#### Things to do
1. Return the part of the forum thread that begins at the words "He coulda been, but" and stops after "a great president.".
2. List every distinct username that follows "posted by" in the forum thread.
3. Using the forum thread, decide whether each statement agrees with it, and back each yes or no with the deciding words. (a) MiguelCardoso calls himself a conservative. (b) A post says Clark is in Iowa. (c) One post says Dean is fluent in Spanish.

#### Text for analysis

Dean is the only one I am aware of that is fluent in another language (Spanish).
posted by TimeFactor at 6:23 PM on January 18, 2004

Dean i'd think, but Edwards might be good (and surprising, like Clinton was for you guys), or Clark, who's not in Iowa, but everywhere else.
posted by amberglow at 6:30 PM on January 18, 2004

Response by poster: Agreed, Amberglow. Bill Clinton was probably, along with JFK, the best U.S. President for Europe, whatever our political colour. For us Portuguese, his decisive intervention on East Timor made our day. Intelligent; civilized; open; tolerant; genuine. It's a great pity he can't run. So : who is the Bill Clinton now? (And I'm conservative = very liberal in American terms).
posted by MiguelCardoso at 6:48 PM on January 18, 2004

None of them, and pray for Hilary Clinton, Mario Cuomo or even Al Gore to rescue the party's (and the planet's) hopes this year. It's a decidedly mediocre field, with none of the candidates coming even within ICBM range of Bill.
posted by cbrody at 6:55 PM on January 18, 2004

Miguel, he was the best pres in my lifetime, IMHO : >

Clark is the Clintons' hand-picked guy, but Dean is only one with real chutzpah....I think all of them would be good for Europe (and compared to Bush, anyone would--and they're all promising a collaborative, international approach to world problems)
posted by amberglow at 7:06 PM on January 18, 2004

Kucinich. He's the only one out of the bunch that tries to be a decent human being.
posted by cmonkey at 7:14 PM on January 18, 2004

Miguel, he was the best pres in my lifetime

He coulda been, but the conservatives were rightfully scared to death of his capabilities (politically and telegenically) and so lashed into him from day one of his admin.
posted by Fupped Duck at 7:37 PM on January 18, 2004

Wes Clark likes to bomb you guys. That's way more involved than any other candidate has been with Europe.
posted by mr_crash_davis at 7:45 PM on January 18, 2004

Why hasn't Bill Clinton ran for president of AllTheRestOfTheWorld yet? I'd bet he'd win.
posted by Space Coyote at 8:08 PM on January 18, 2004

kerry is our guy. he is the only candidate that can beat bush and will make a great president.

(Stored items from a collection)
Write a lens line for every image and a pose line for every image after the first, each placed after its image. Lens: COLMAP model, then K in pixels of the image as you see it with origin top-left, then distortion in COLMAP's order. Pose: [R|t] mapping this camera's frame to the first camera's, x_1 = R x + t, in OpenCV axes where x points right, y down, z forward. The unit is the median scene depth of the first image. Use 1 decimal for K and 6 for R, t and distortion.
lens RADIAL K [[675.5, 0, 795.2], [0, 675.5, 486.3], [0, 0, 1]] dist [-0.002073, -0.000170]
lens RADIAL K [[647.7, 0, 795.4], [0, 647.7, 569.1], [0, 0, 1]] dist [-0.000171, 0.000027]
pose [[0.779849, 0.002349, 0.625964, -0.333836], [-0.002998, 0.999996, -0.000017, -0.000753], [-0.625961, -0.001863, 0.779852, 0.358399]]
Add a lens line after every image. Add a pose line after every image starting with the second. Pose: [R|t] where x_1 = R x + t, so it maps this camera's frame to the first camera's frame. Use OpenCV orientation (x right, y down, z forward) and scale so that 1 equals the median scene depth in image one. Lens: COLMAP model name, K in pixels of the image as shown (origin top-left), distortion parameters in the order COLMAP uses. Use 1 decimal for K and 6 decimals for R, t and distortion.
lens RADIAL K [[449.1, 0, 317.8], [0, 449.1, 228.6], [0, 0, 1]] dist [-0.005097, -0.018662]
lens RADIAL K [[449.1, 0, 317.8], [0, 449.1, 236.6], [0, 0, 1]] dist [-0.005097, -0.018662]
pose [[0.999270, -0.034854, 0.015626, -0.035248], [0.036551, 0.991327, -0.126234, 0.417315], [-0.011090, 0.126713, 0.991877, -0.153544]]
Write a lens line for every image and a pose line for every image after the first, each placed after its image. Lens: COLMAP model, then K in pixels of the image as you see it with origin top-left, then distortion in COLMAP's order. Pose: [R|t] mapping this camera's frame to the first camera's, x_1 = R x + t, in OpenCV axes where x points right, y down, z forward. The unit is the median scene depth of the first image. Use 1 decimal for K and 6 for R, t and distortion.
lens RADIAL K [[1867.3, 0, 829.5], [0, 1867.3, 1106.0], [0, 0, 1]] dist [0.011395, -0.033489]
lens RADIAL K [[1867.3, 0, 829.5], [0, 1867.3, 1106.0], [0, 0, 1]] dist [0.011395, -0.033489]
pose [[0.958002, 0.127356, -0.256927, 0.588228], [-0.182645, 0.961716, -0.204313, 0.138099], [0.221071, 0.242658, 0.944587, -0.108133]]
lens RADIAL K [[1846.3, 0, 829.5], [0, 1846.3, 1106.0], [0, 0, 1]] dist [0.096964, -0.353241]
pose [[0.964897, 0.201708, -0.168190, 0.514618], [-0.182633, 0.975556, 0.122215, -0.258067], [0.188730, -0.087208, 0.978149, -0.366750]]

#### Answers per task
1.
He coulda been, but the conservatives were rightfully scared to death of his capabilities (politically and telegenically) and so lashed into him from day one of his admin.
posted by Fupped Duck at 7:37 PM on January 18, 2004

Wes Clark likes to bomb you guys. That's way more involved than any other candidate has been with Europe.
posted by mr_crash_davis at 7:45 PM on January 18, 2004

Why hasn't Bill Clinton ran for president of AllTheRestOfTheWorld yet? I'd bet he'd win.
posted by Space Coyote at 8:08 PM on January 18, 2004

kerry is our guy. he is the only candidate that can beat bush and will make a great president.

2. TimeFactor, amberglow, MiguelCardoso, cbrody, cmonkey, Fupped Duck, mr_crash_davis, Space Coyote

3.
(a) Yes: "And I'm conservative = very liberal in American terms"
(b) No: "Clark, who's not in Iowa, but everywhere else"
(c) Yes: "Dean is the only one I am aware of that is fluent in another language (Spanish)."